WHAT IS NEEDED:
Please answer these questions about the text on HIV and CNS lymphoma below.
(a) Which two neuro-imaging methods are named as giving non-specific results?
(b) Who is named as the collaborator on the first metabolic imaging analysis of CNS lymphoma?
(c) Through what agent was CXCR4 antagonized to prolong survival in a Burkitt's lymphoma model?

PASSAGE FOR REVIEW:
*-*-*

HIV and Malignancies

Among the most devastating neurologic complication of HIV is primary CNS lymphoma (PCNSL), an AIDS-defining illness usually associated with short survival. Establishing the diagnosis of AIDS-related PCNSL can be difficult for a number of reasons, including the fact that results of neuro-imaging including MRI and PET as well as EBV evaluations are non-specific and established cerebrospinal fluid (CSF) tests lack specificity and sensitivity. Moreover, standard interventions for AIDS-related PCNSL have not been improved upon in decades. The goal of this proposal is to apply new technologies to the diagnosis and treatment of AIDS-related PCNSL and to build upon the progress made during the past seven months of support. We plan to validate candidate metabolic biomarkers of CNS lymphoma which we identified in our pilot metabolomic profiling study and to apply this information in the first metabolic imaging analysis of CNS lymphoma, in collaboration with Dr. John Kurhanewicz. We hypothesize that identification of metabolic biomarkers in CSF in HIV will advance diagnostic testing in the evaluation of HIV patients with focal brain lesions, not only via CSF-based tests but also facilitate technical advances in metabolic neuroimaging for improved, non-invasive diagnostic accuracy of CNS lymphoma. Finally, we have now demonstrated that antagonism of CXCR4 via AMD3100 significantly prolongs survival in a Burkitt's lymphoma model. We plan to extend these results via evaluations in intracranial xenografts derived from meningeal lymphomas from patients, and to optimize efficacy via modifications in dosing, administration and in combination with chemotherapy. These studies have the potential to lead to early phase trials in metabolic neuroimaging and intervention for AIDS-related CNS lymphoma developed through the AIDS Malignancy Consortium.

*-*-*

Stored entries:
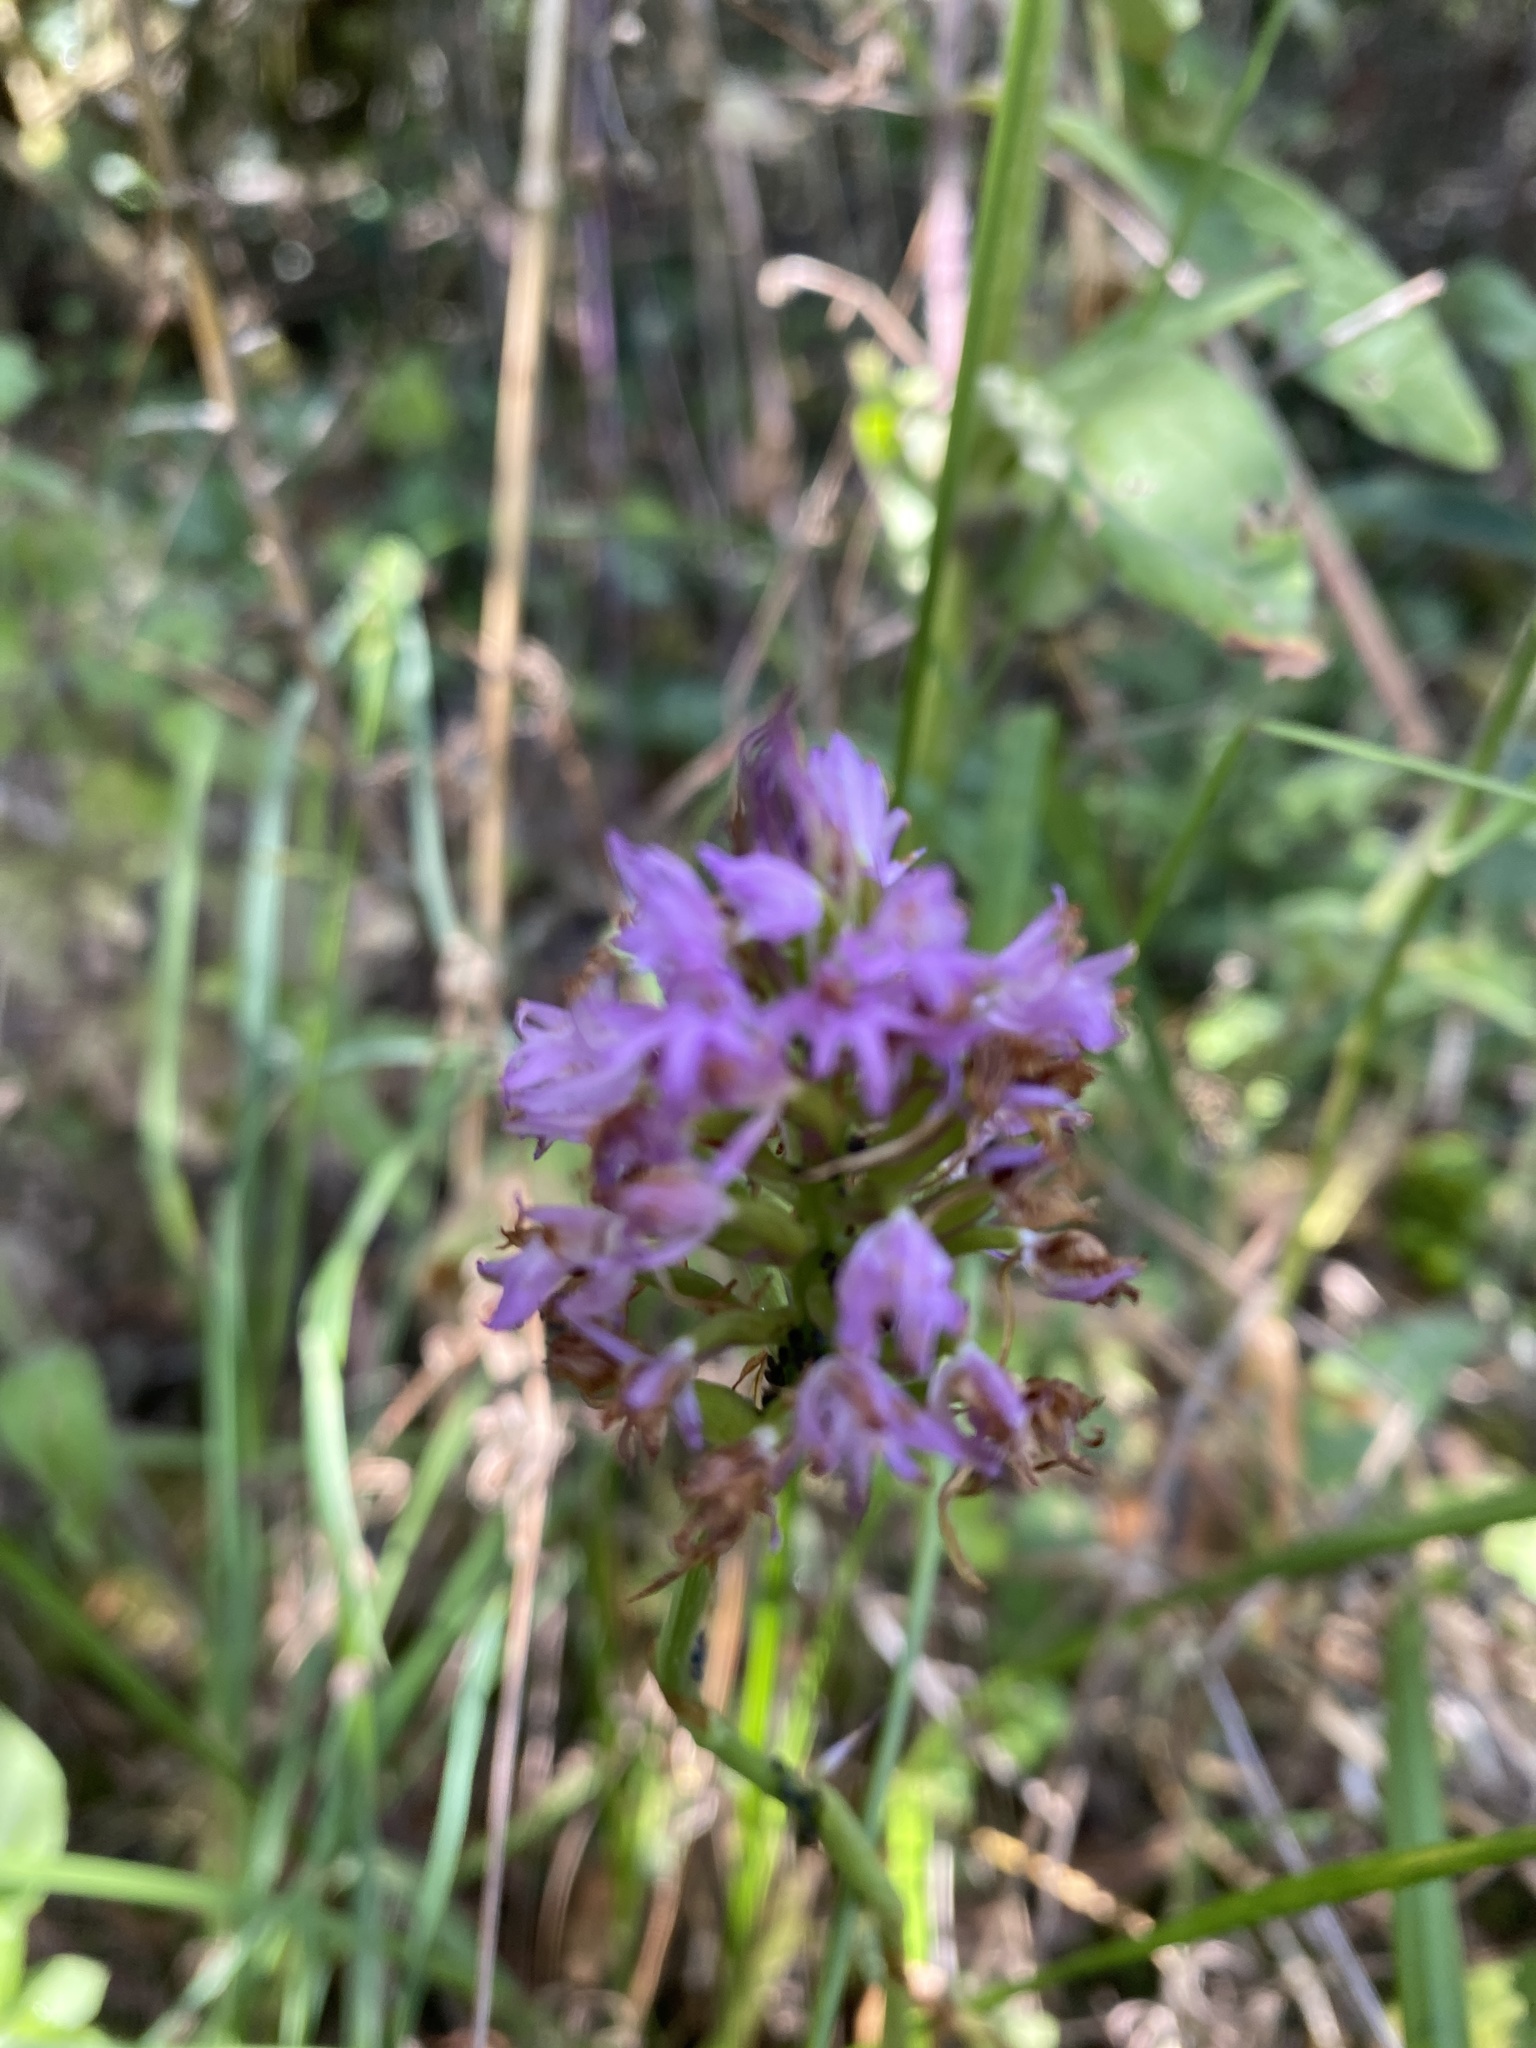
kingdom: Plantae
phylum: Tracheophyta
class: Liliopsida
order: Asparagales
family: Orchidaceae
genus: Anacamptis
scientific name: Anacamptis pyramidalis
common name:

*-*-*

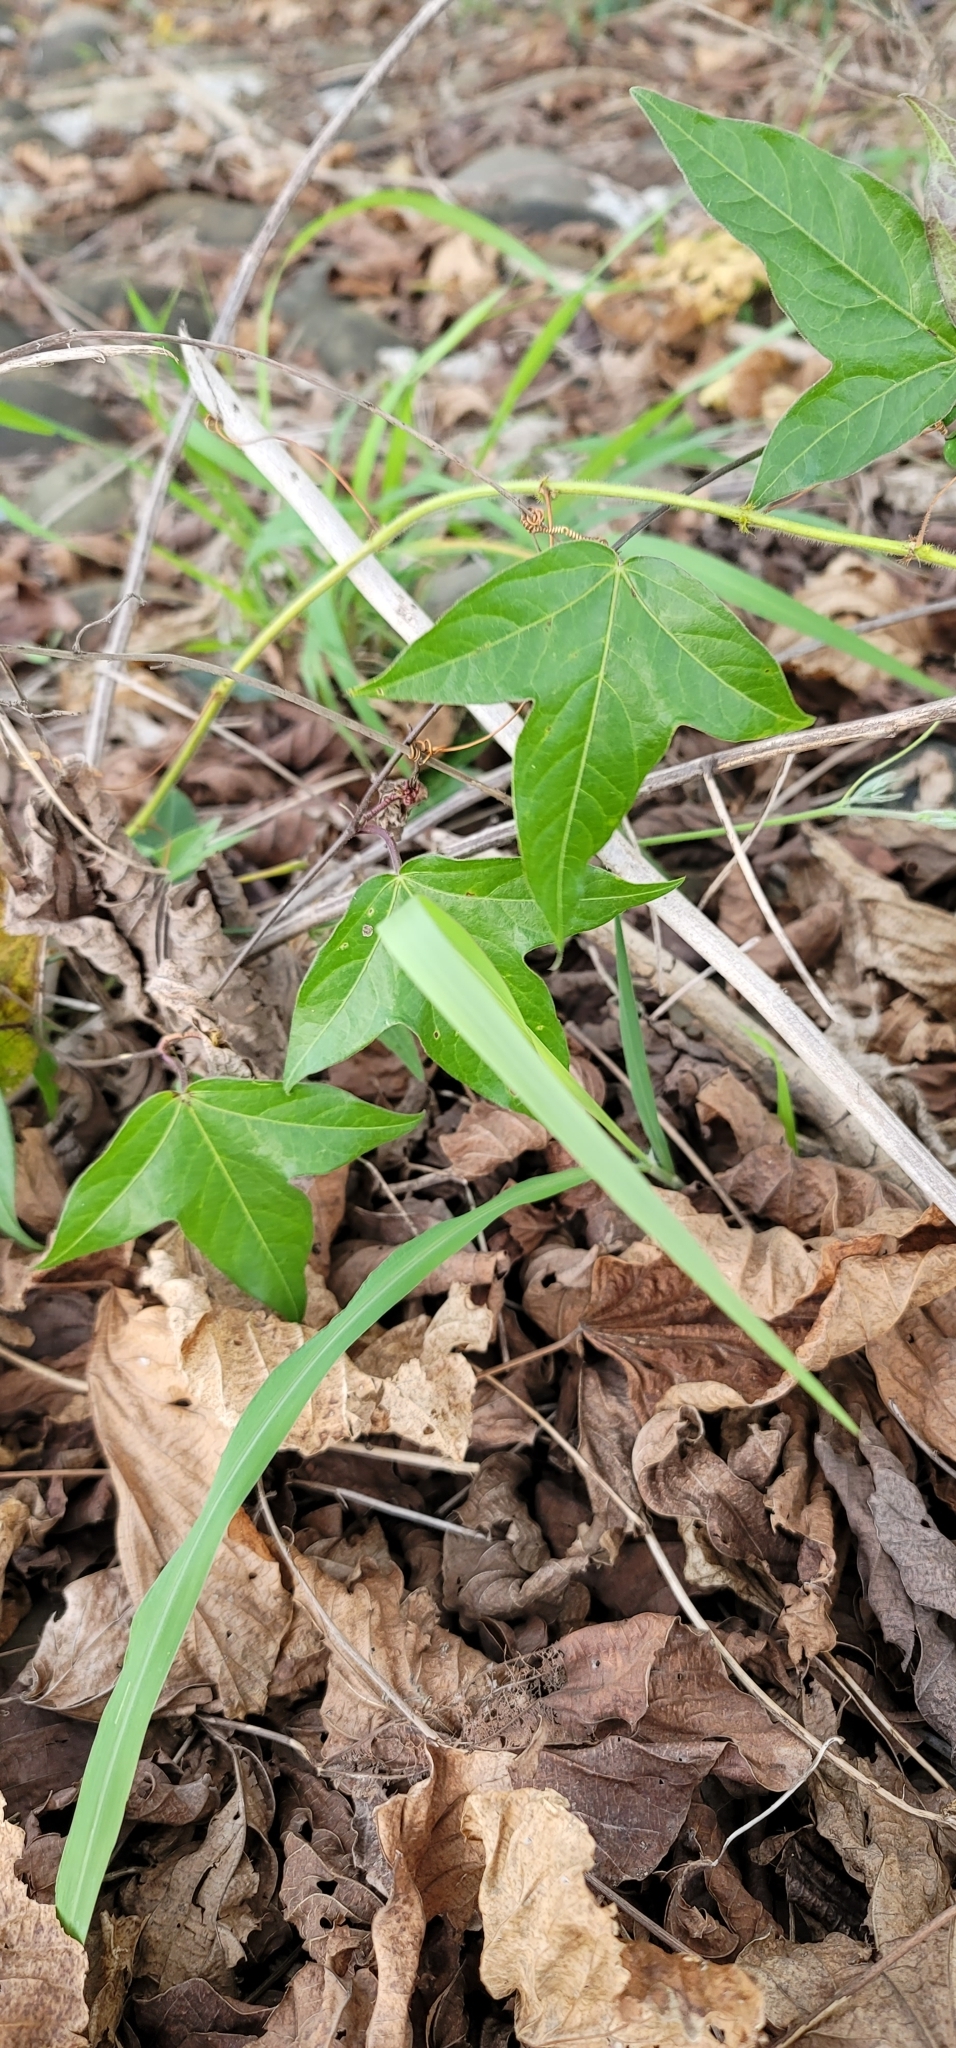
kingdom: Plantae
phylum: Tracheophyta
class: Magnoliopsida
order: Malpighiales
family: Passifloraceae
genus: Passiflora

*-*-*

WRITTEN REPLY:
(a) MRI and PET
(b) Dr. John Kurhanewicz
(c) AMD3100